Luckily I have 6 years of Electronics manufacturing experience, so the math and theory are the things I’ll need to learn most of. Unfortunately, those things are the hardest part…
Nah, I hired an electrician to handle all that for me. Now if I want electricity all I have to do is stick a plug in a socket, or flip a switch. It’s way more convenient.
My understanding is that if electrical demand starts outstripping supply the sinewave can start getting badly mishapen.
From watching videos about synthesizers and playing with VCV Rack I’ve learned far more about waveforms than I ever did from any electrical education or research
Not exactly. There’s a ratio of RPMs of the drive motor to the specific input of the alternator that generates the correct frequency. It depends on the way the alternator is designed (ie number of poles) that will yield the correct frequency, almost like a gear ratio, that is optimized for efficiency, and power plants have to constantly make slight adjustments to the drive motor speed the keep the frequency exact (usually done automatically within the drive control system).
I’ve never seen frequency be an issue in a residential system, but in theory it could happen.
I don’t know how it’s in 60Hz regions, but here the generators are in 3 phases, 120 degrees apart.
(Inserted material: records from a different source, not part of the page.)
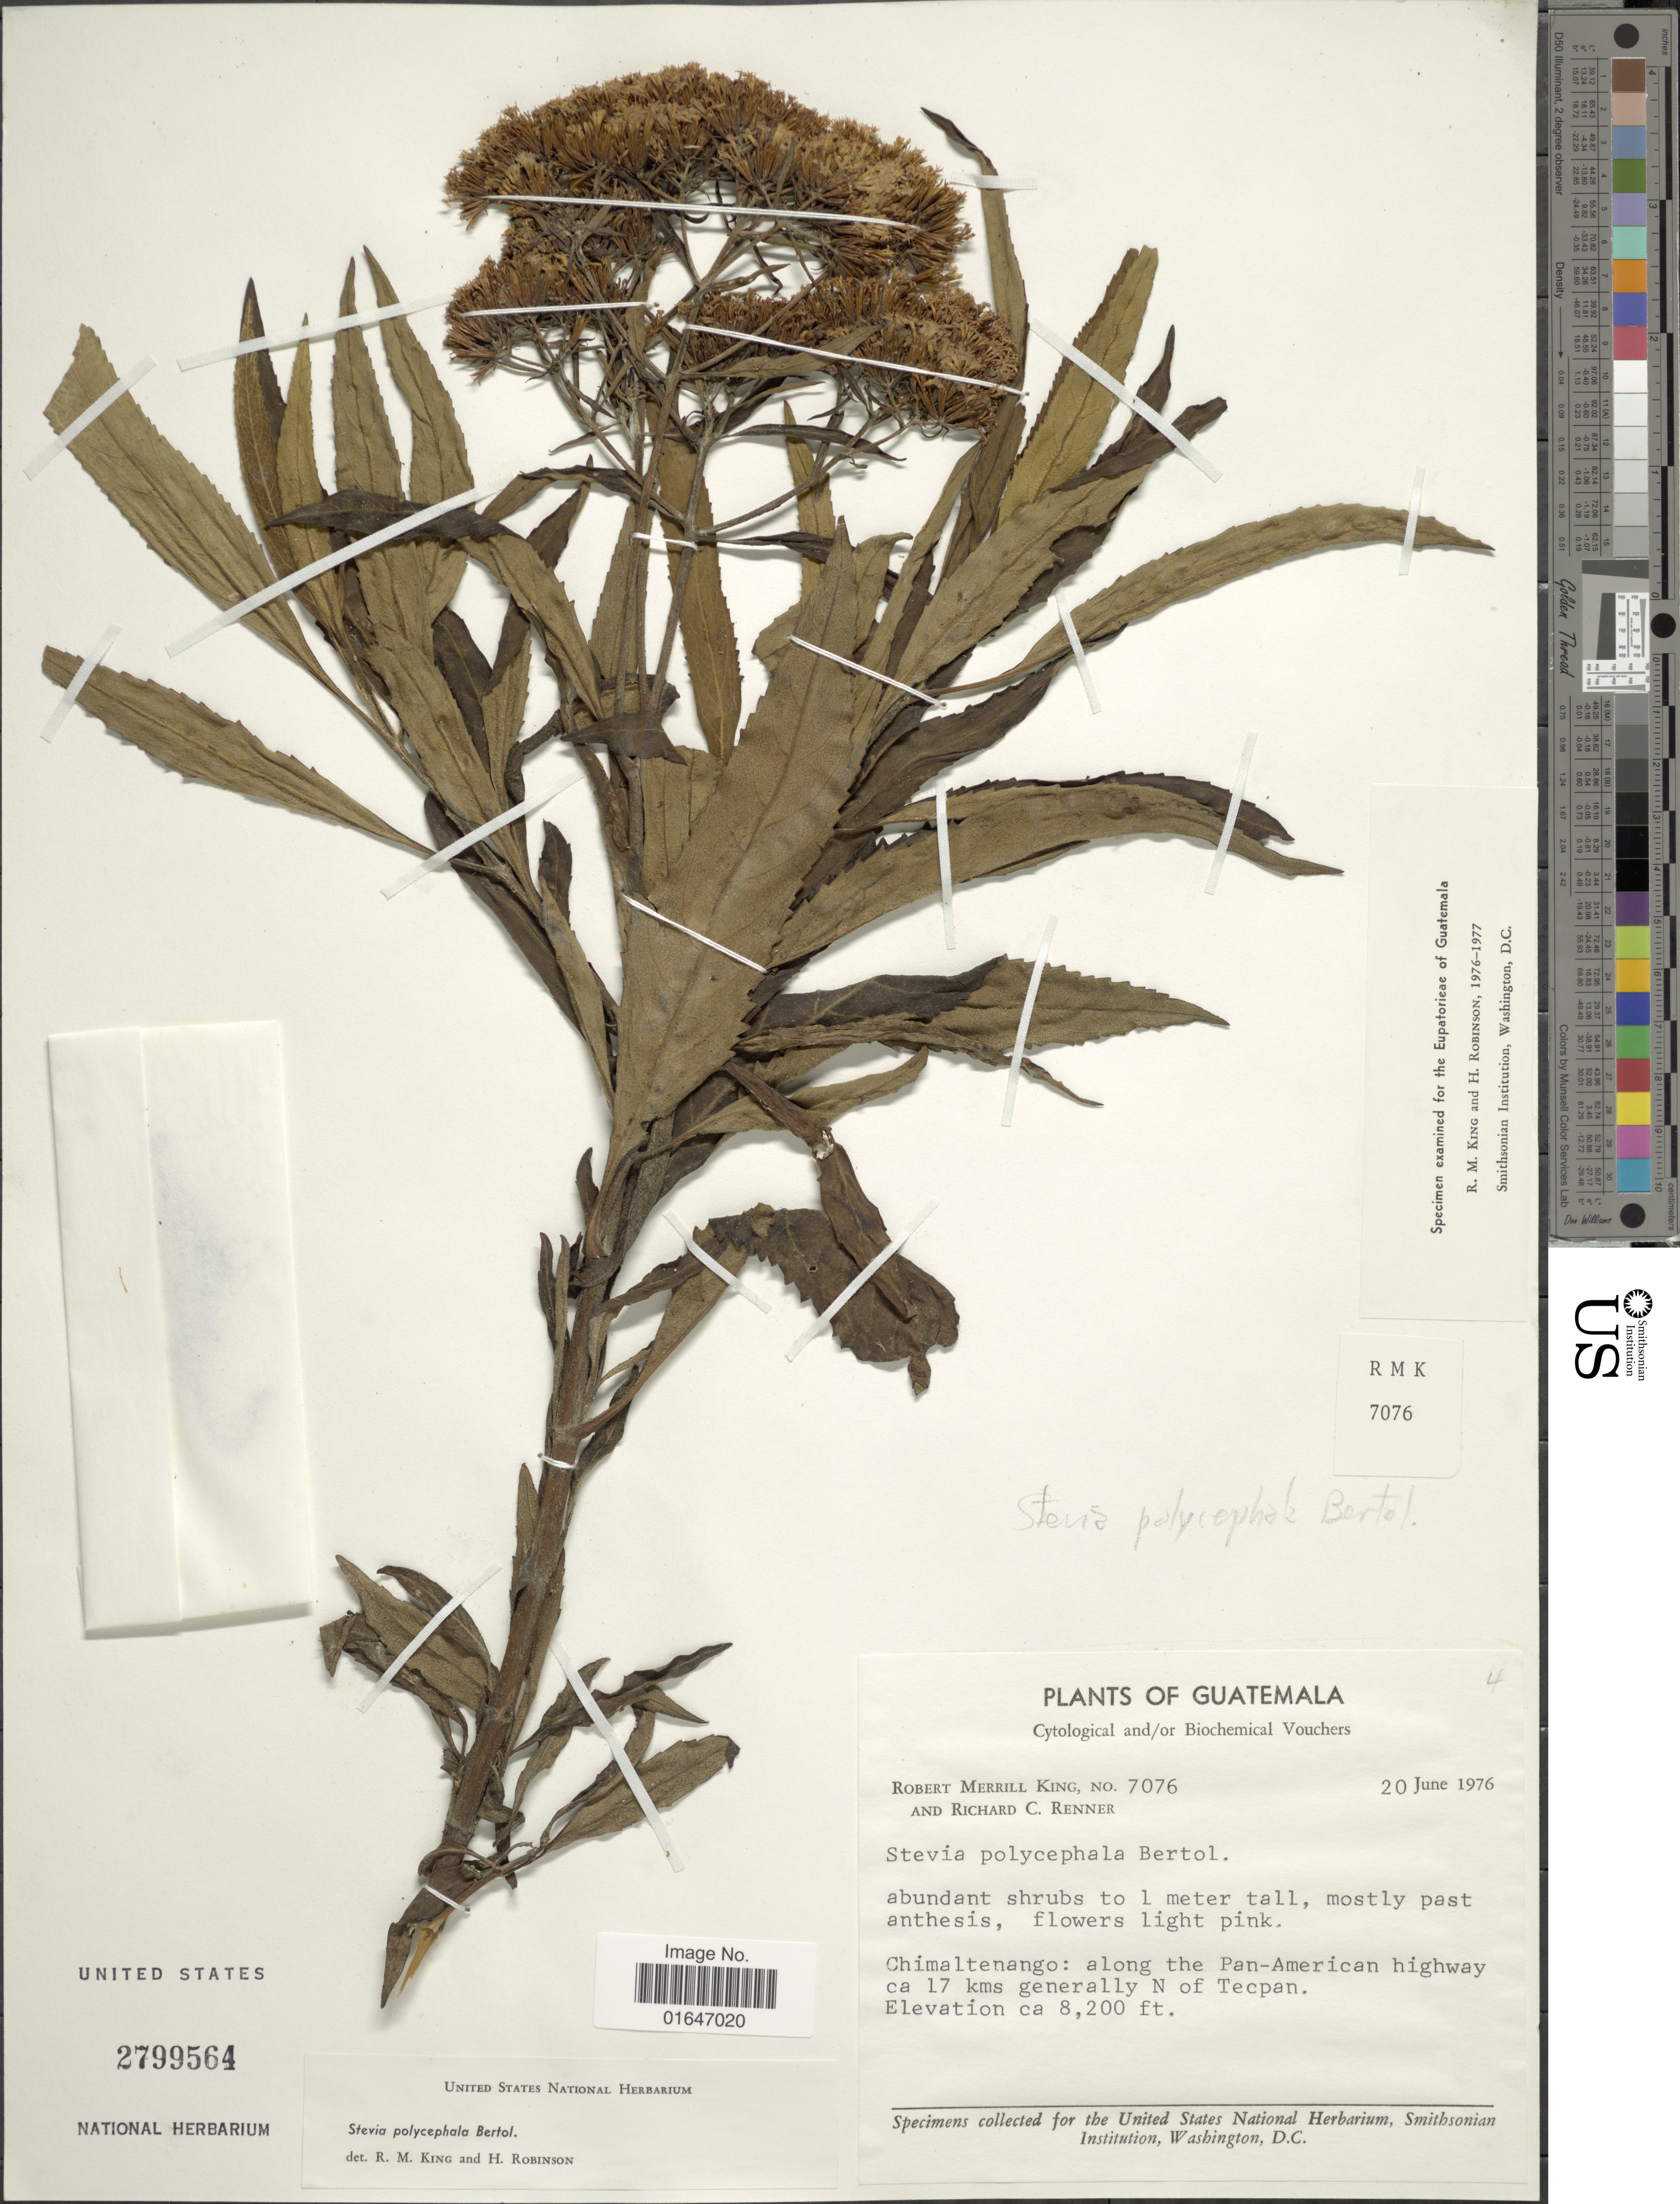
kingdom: Plantae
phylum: Tracheophyta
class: Magnoliopsida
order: Asterales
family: Asteraceae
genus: Stevia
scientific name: Stevia polycephala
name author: Bertoloni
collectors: R. M. King & R. C. Renner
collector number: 7076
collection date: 1976-06-20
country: Guatemala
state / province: Chimaltenango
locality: Along the Pan-American highway ca 17 kms generally N of Recpan.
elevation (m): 2499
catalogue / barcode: US 2799564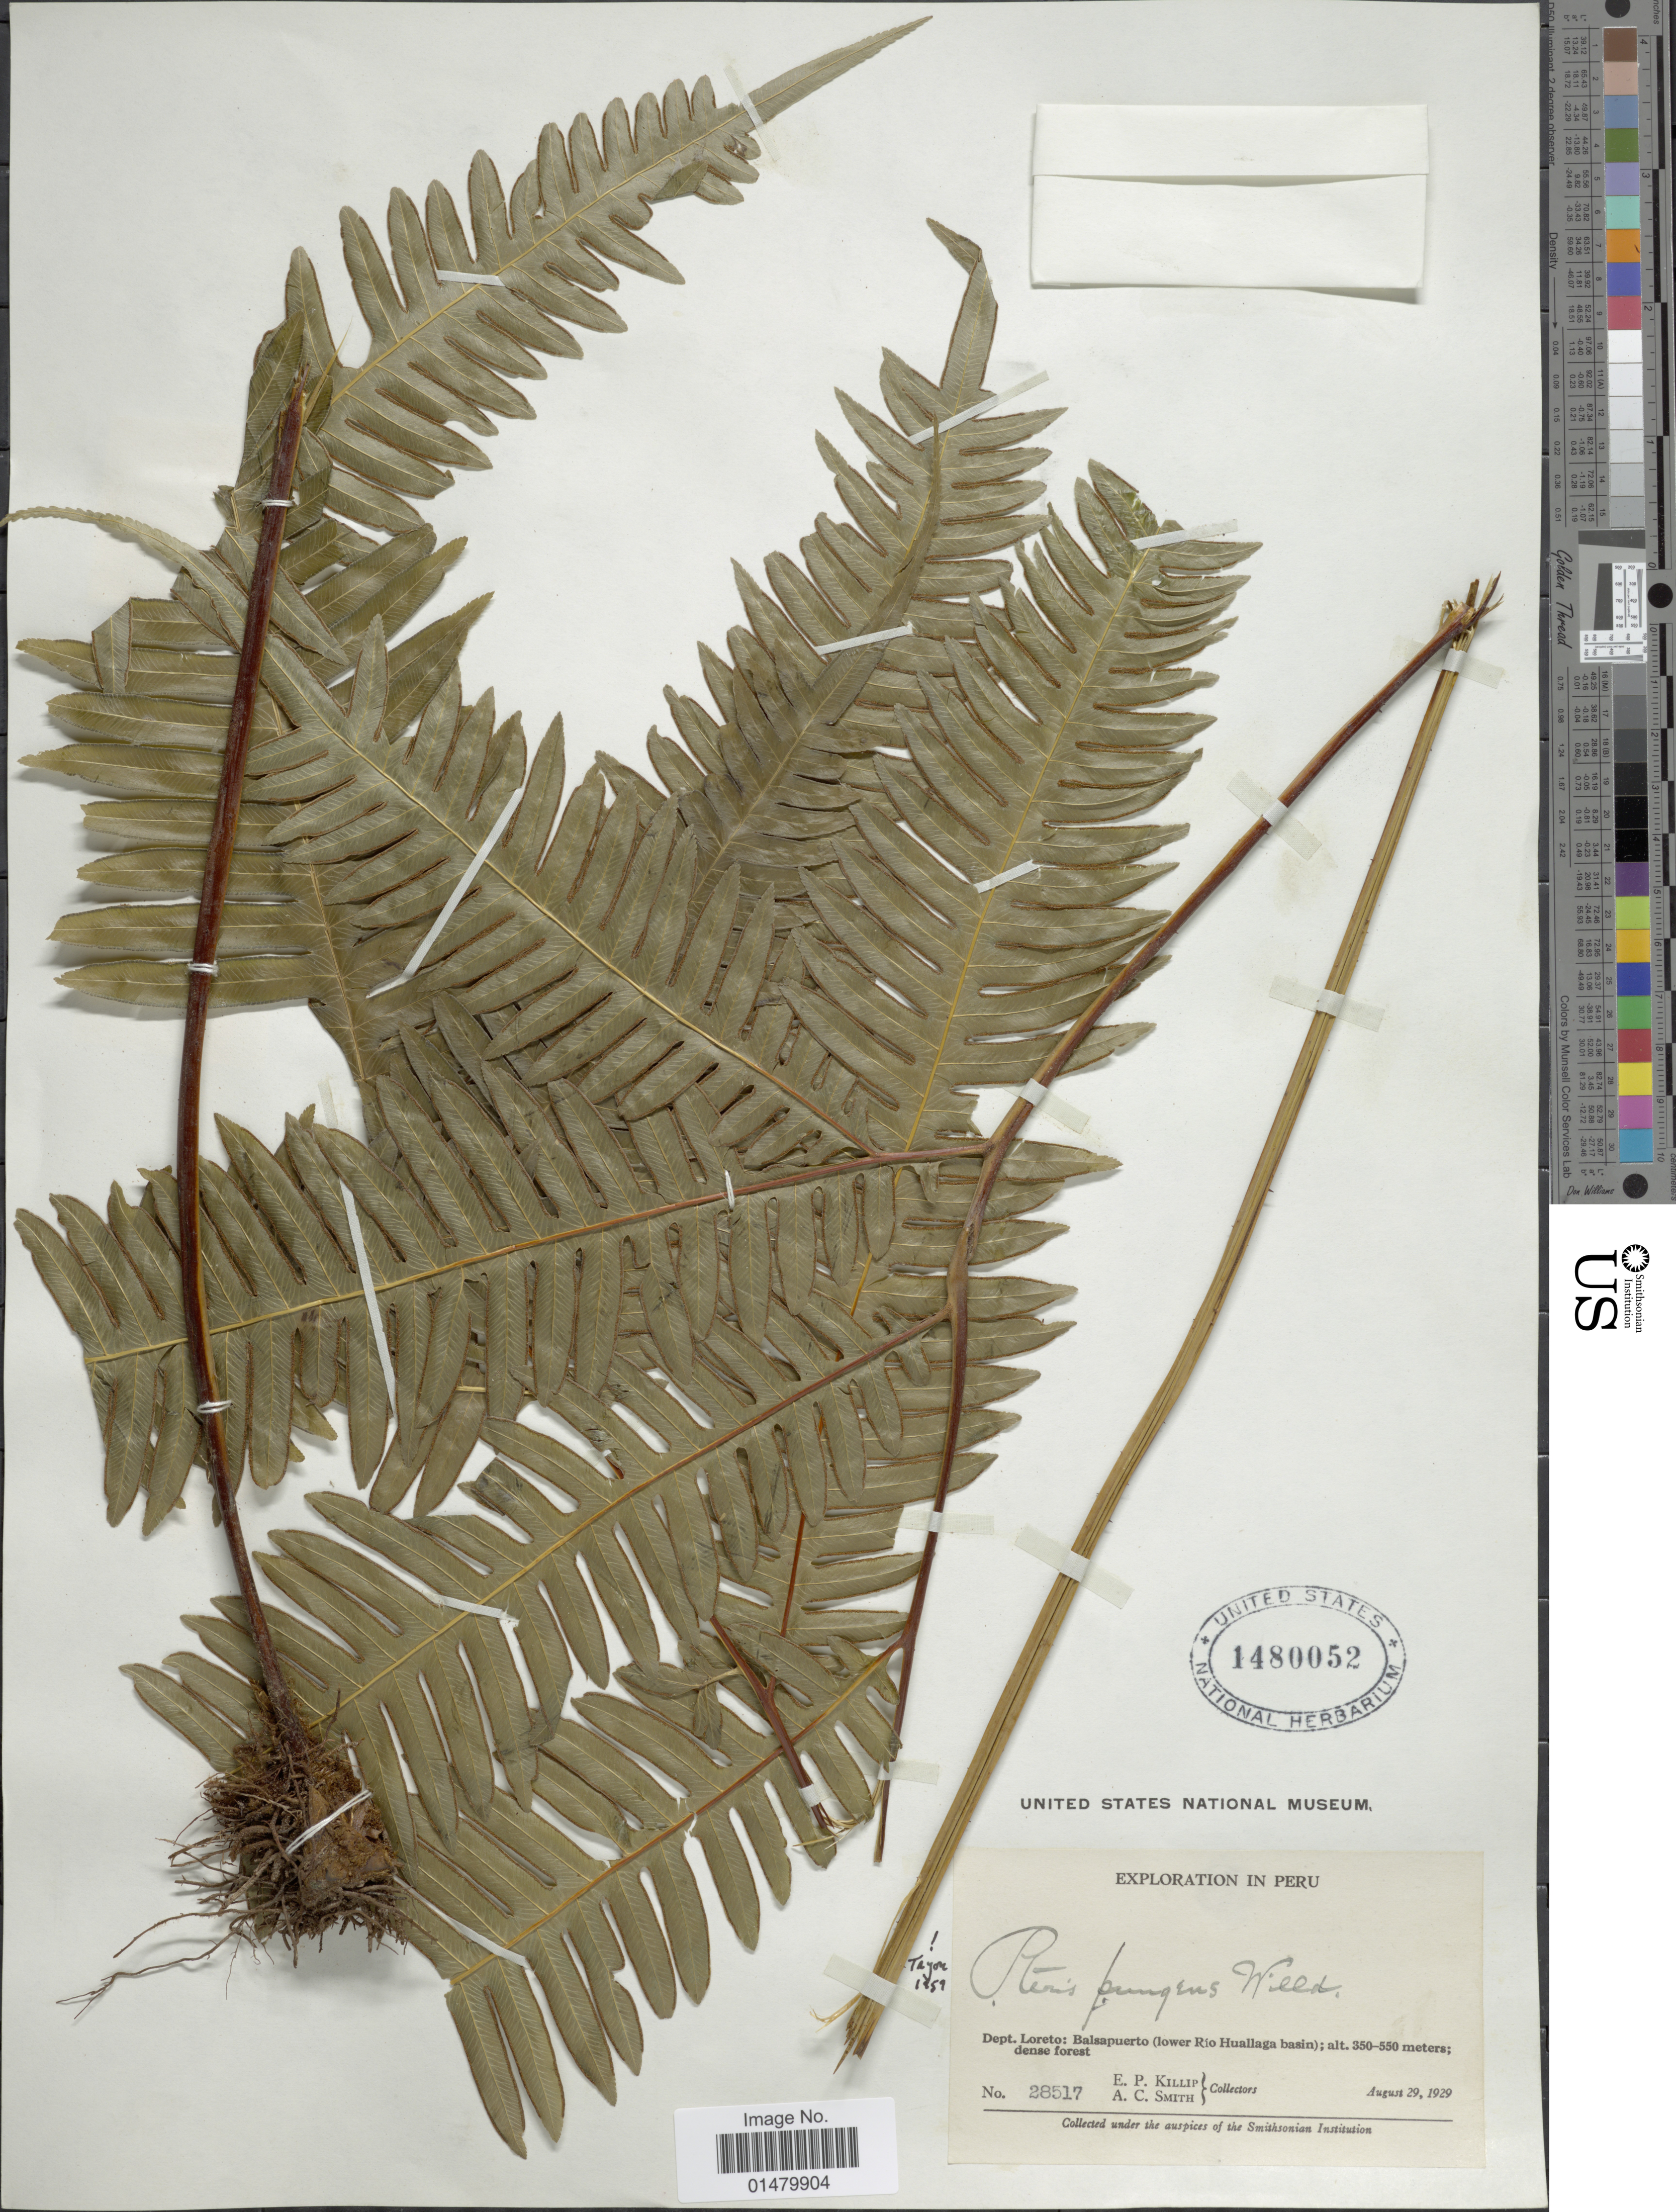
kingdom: Plantae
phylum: Tracheophyta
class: Polypodiopsida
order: Polypodiales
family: Pteridaceae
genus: Pteris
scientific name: Pteris pungens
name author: Willd.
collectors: E. P. Killip & A. C. Smith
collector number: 28517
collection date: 1929-08-29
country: Peru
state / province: Loreto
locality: Dept. Loreto: Balsapuerto (lower Rio Huallaga basin).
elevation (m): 350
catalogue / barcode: US 1480052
The voltage gets transformed to up to 400kV, still in 3 phases, and then down to 400V when it’s distributed to peoples’ homes. Then you can pull 400V 3-phase or 230V 1-phase from your wall.
It’s the same here, though we have varying degrees of transmission and distribution voltages via transformers and regulators. In my area, power comes into our valley from the 500kv lines through the open desert, into the valley at 33kv, and stepped down to 5kv for neighborhood distribution that the single phase 240/120v transformers tap off for the EOL.
More of what I was getting at was that generation is more or less the same across regions. Some external fuel source (whether it’s diesel, natural gas, nuclear, steam, etc) does its thing to drive a rotor that’s connected into an alternator which is essentially an electric motor but instead of the electric motor doing the driving, it’s being driven which generates power, and the RPMs of whatever given fueled drive mechanism are not necessarily 1:1 with the alternator speed.
It used to be common for clocks to be driven directly off the electrical frequency. The US Navel Observatory would call up generator plants and tell them to slow down or speed up a little to make a correction to all the clocks. I’m not sure if that still happens, though.
I’ve heard that trope before, same reason clocks in US schools/govt institutions were always plugged into a wall, hence these. Nowadays, NTP has rendered that obsolete.